- Born: 16 August 1811 London, England
- Died: 9 May 1888 (aged 76) London, England
- Occupation: Watercolour painter

= Henry Parsons Riviere =

English watercolour painter

Henry Parsons Riviere (16 August 1811 – 9 May 1888) was an English watercolour painter.

==Biography==
Riviere was the son of Daniel Valentine Riviere, a drawing-master. Henry was the younger brother of William Riviere, and of Robert Riviere. He was born in the parish of St. Marylebone, London, on 16 August 1811. He became a student of the Royal Academy, and also painted rustic figures from life at the Artists' Society in Clipstone Street.

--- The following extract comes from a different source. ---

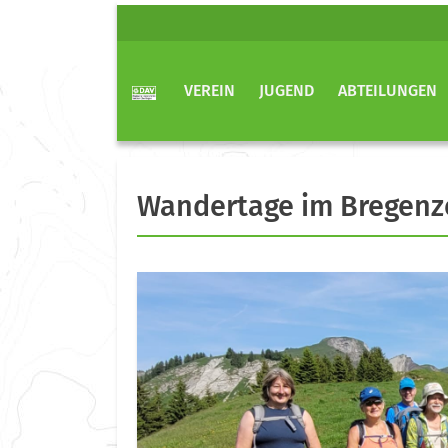
VEREIN
JUGEND
ABTEILUNGEN
Wandertage im Bregenze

His earliest exhibited drawings were "An Interior" and a copy of "The Triumph of Silenus," by Peter Paul Rubens, which appeared at the Society of British Artists in 1832. Two years later, in 1834, he was elected a member of the New Society of Painters in Water-Colours, where he exhibited 101 drawings before his retirement from it in 1850. In 1852 he became an associate of the older Society of Painters in Water-Colours, but he never rose to the rank of a full member. Subjects of Irish life and humour, such as "A Bit of Blarney," "A Little Botheration," and "Don't say Nay, charming Judy Callaghan," formed the staple of his exhibited works until 1865. About that time he gave up his practice as a teacher, and went to Rome, where he remained until near the end of his life. Henceforward the drawings which he sent home for exhibition consisted chiefly of views of the ancient ruins in Rome and its environs. Between 1852 and 1888 he contributed 299 works to the exhibitions of the society. He exhibited also occasionally between 1832 and 1873 at the Royal Academy, British Institution, and Society of British Artists. Among his more important works may be named "The Dying Brigand" and "The Forum," 1867, and "The Coliseum," 1868. He was an able copyist of the old masters. Titian's "Entombment" and Paul Veronese's "Marriage at Cana," both in water-colours, are in the possession of Mr. Briton Riviere, R.A. The South Kensington Museum has "A Temple, formerly known as a Temple of Vesta, and the House of Rienzi, Rome," painted by him in 1887.

Riviere returned finally to England in 1884, and died at 26 St. John's Wood Road, London, on 9 May 1888.